• Exercise brief
Every line below between the one holding "Frisby, David, 1976." and the one holding "Gjefsen, Truls, 2011.", inclusive, should be copied exactly, and no other line.
==================================================
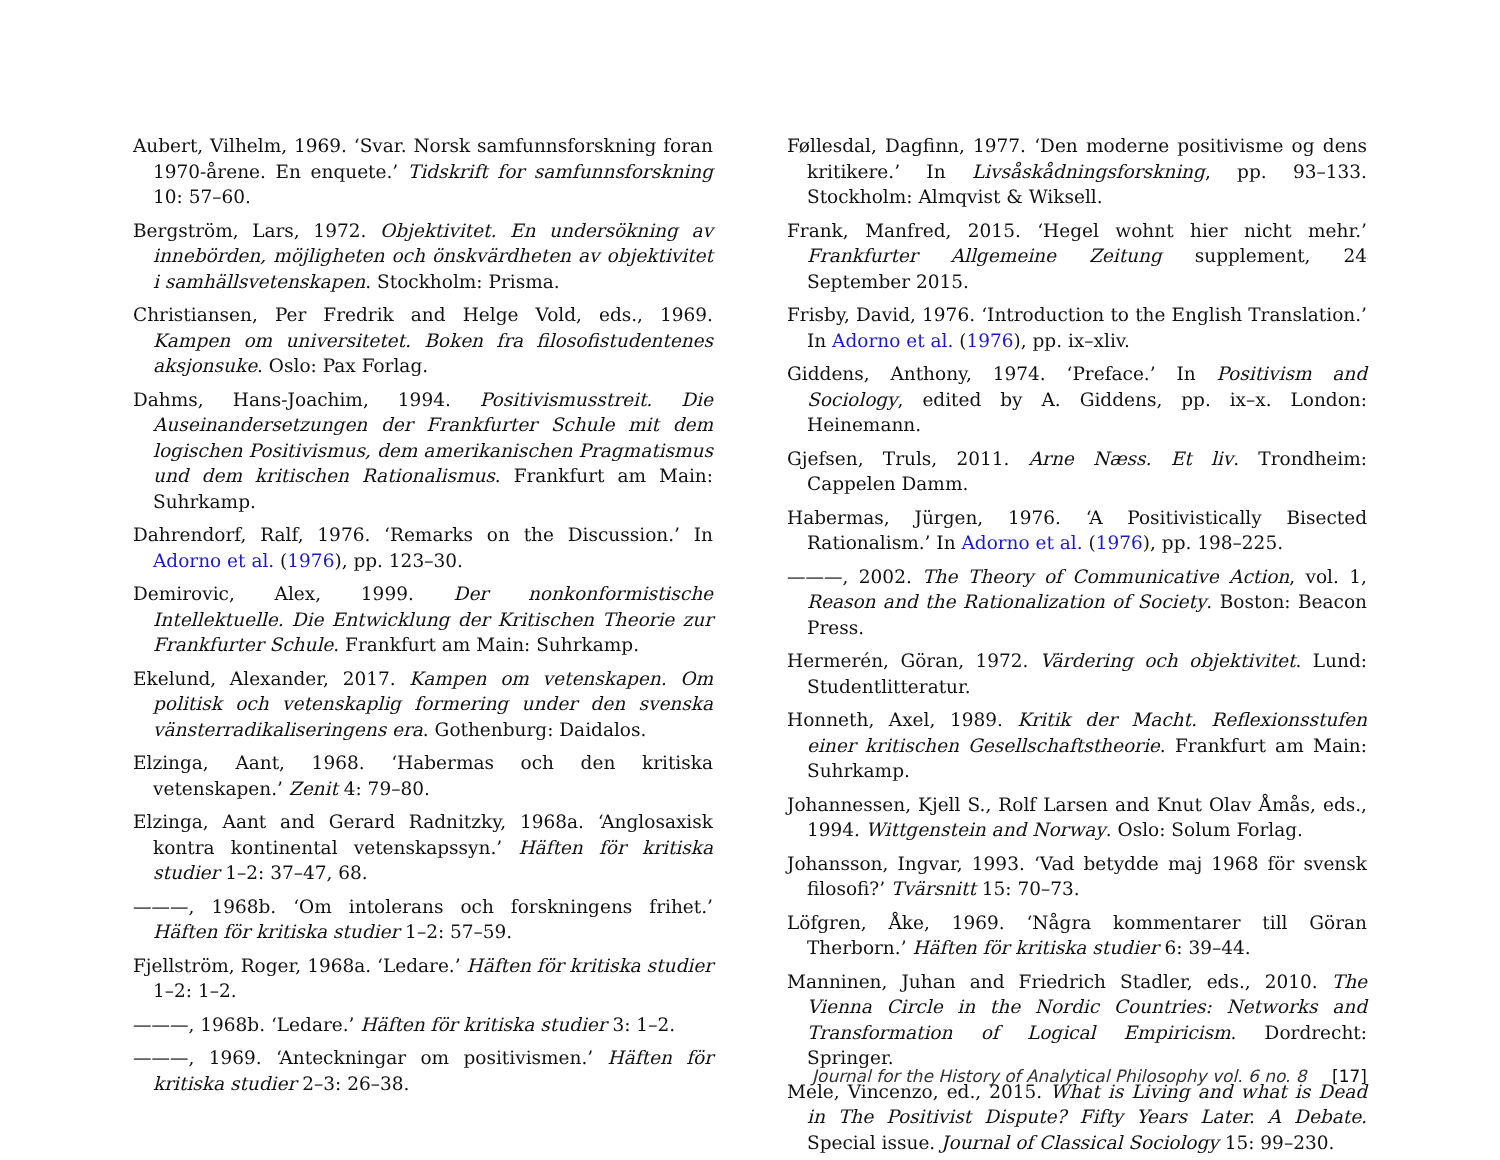Aubert, Vilhelm, 1969. ‘Svar. Norsk samfunnsforskning foran 1970-årene. En enquete.’ Tidskrift for samfunnsforskning 10: 57–60.
Bergström, Lars, 1972. Objektivitet. En undersökning av innebörden, möjligheten och önskvärdheten av objektivitet i samhällsvetenskapen. Stockholm: Prisma.
Christiansen, Per Fredrik and Helge Vold, eds., 1969. Kampen om universitetet. Boken fra filosofistudentenes aksjonsuke. Oslo: Pax Forlag.
Dahms, Hans-Joachim, 1994. Positivismusstreit. Die Auseinandersetzungen der Frankfurter Schule mit dem logischen Positivismus, dem amerikanischen Pragmatismus und dem kritischen Rationalismus. Frankfurt am Main: Suhrkamp.
Dahrendorf, Ralf, 1976. ‘Remarks on the Discussion.’ In Adorno et al. (1976), pp. 123–30.
Demirovic, Alex, 1999. Der nonkonformistische Intellektuelle. Die Entwicklung der Kritischen Theorie zur Frankfurter Schule. Frankfurt am Main: Suhrkamp.
Ekelund, Alexander, 2017. Kampen om vetenskapen. Om politisk och vetenskaplig formering under den svenska vänsterradikaliseringens era. Gothenburg: Daidalos.
Elzinga, Aant, 1968. ‘Habermas och den kritiska vetenskapen.’ Zenit 4: 79–80.
Elzinga, Aant and Gerard Radnitzky, 1968a. ‘Anglosaxisk kontra kontinental vetenskapssyn.’ Häften för kritiska studier 1–2: 37–47, 68.
———, 1968b. ‘Om intolerans och forskningens frihet.’ Häften för kritiska studier 1–2: 57–59.
Fjellström, Roger, 1968a. ‘Ledare.’ Häften för kritiska studier 1–2: 1–2.
———, 1968b. ‘Ledare.’ Häften för kritiska studier 3: 1–2.
———, 1969. ‘Anteckningar om positivismen.’ Häften för kritiska studier 2–3: 26–38.
Føllesdal, Dagfinn, 1977. ‘Den moderne positivisme og dens kritikere.’ In Livsåskådningsforskning, pp. 93–133. Stockholm: Almqvist & Wiksell.
Frank, Manfred, 2015. ‘Hegel wohnt hier nicht mehr.’ Frankfurter Allgemeine Zeitung supplement, 24 September 2015.
Frisby, David, 1976. ‘Introduction to the English Translation.’ In Adorno et al. (1976), pp. ix–xliv.
Giddens, Anthony, 1974. ‘Preface.’ In Positivism and Sociology, edited by A. Giddens, pp. ix–x. London: Heinemann.
Gjefsen, Truls, 2011. Arne Næss. Et liv. Trondheim: Cappelen Damm.
Habermas, Jürgen, 1976. ‘A Positivistically Bisected Rationalism.’ In Adorno et al. (1976), pp. 198–225.
———, 2002. The Theory of Communicative Action, vol. 1, Reason and the Rationalization of Society. Boston: Beacon Press.
Hermerén, Göran, 1972. Värdering och objektivitet. Lund: Studentlitteratur.
Honneth, Axel, 1989. Kritik der Macht. Reflexionsstufen einer kritischen Gesellschaftstheorie. Frankfurt am Main: Suhrkamp.
Johannessen, Kjell S., Rolf Larsen and Knut Olav Åmås, eds., 1994. Wittgenstein and Norway. Oslo: Solum Forlag.
Johansson, Ingvar, 1993. ‘Vad betydde maj 1968 för svensk filosofi?’ Tvärsnitt 15: 70–73.
Löfgren, Åke, 1969. ‘Några kommentarer till Göran Therborn.’ Häften för kritiska studier 6: 39–44.
Manninen, Juhan and Friedrich Stadler, eds., 2010. The Vienna Circle in the Nordic Countries: Networks and Transformation of Logical Empiricism. Dordrecht: Springer.
Mele, Vincenzo, ed., 2015. What is Living and what is Dead in The Positivist Dispute? Fifty Years Later. A Debate. Special issue. Journal of Classical Sociology 15: 99–230.
Journal for the History of Analytical Philosophy vol. 6 no. 8 [17]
==================================================
• Finished exercise
Frisby, David, 1976. ‘Introduction to the English Translation.’ In Adorno et al. (1976), pp. ix–xliv.
Giddens, Anthony, 1974. ‘Preface.’ In Positivism and Sociology, edited by A. Giddens, pp. ix–x. London: Heinemann.
Gjefsen, Truls, 2011. Arne Næss. Et liv. Trondheim: Cappelen Damm.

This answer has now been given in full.